The following is the definition of integral scheme as mentioned here
Let $X$ be a scheme. We say $X$ is integral if it is nonempty and for every nonempty affine open $\operatorname{Spec}(R)=U \subset X$ the ring $R$ is an integral domain.
How do I show that for any open set $U$, $\mathcal{O}_X(U)$ is an integral domain?
On
You can write $U=\bigcup_{i\in I}U_i$ where $U_i$ is non empty affine and open. Let $f,g\in O_X(U)$ such that $fg=0$. Denote by $f_i$ the restriction of $f$ to $U_i$, you have $f_ig_i=0$, this implies that $f_i=0$ or $g_i=0$. Lemma 27.3.4 of your reference shows that $X$ is irreducible and reduced, this implies that $U_i$ is dense, suppose $f_i=0$, $\{f(x)=0\subset X\}$ is a closed subset which contains the dense subset $U_i$ so it is $X$.

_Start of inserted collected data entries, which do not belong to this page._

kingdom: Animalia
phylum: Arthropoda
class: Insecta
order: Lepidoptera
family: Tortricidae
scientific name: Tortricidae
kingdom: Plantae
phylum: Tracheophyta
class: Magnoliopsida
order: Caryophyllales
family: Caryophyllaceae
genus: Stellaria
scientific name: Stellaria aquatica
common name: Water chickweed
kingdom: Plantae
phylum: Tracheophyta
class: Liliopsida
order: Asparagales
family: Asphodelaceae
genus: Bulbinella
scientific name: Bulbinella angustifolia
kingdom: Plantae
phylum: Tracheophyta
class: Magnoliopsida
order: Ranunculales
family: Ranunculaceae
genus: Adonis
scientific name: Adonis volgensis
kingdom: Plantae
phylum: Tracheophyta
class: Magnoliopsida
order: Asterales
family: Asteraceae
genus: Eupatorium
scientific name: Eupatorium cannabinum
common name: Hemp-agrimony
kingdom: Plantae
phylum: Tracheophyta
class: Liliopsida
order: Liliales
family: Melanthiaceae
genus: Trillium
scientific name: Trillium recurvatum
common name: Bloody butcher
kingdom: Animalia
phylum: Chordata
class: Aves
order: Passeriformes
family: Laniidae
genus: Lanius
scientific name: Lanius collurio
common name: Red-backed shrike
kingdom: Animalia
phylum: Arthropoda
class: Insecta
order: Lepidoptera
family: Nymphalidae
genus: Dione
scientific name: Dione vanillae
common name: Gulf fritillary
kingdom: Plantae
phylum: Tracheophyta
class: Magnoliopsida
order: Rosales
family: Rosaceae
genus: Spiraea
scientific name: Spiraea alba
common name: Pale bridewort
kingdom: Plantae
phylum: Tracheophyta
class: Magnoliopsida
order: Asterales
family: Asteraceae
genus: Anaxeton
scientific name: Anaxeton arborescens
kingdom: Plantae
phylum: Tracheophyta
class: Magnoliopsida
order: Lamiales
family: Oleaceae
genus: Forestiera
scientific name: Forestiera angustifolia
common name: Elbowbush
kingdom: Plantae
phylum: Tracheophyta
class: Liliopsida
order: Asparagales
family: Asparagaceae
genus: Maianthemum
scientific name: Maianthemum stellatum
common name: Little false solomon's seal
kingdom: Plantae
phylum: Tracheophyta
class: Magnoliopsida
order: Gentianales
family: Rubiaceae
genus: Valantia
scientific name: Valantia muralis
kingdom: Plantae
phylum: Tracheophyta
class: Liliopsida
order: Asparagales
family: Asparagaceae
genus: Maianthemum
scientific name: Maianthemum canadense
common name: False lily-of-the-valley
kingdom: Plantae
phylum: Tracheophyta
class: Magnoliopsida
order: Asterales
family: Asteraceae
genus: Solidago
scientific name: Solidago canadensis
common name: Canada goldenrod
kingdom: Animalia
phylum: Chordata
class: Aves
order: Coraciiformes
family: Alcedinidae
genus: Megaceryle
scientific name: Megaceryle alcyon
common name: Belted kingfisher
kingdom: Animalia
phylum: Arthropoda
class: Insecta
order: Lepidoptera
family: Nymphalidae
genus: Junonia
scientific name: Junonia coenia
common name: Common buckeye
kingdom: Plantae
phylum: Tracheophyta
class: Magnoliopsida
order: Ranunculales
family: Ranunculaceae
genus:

First, $X$ is irreducible: if not, then I could find two nonempty disjoint affine opens and the coordinate ring of their union would not be a domain. For all affine open $U \subseteq X$, then, $\mathscr O(U)$ injects into its localization $R(X)$, the function field of $X$. Hence the same is true for arbitrary open $U$.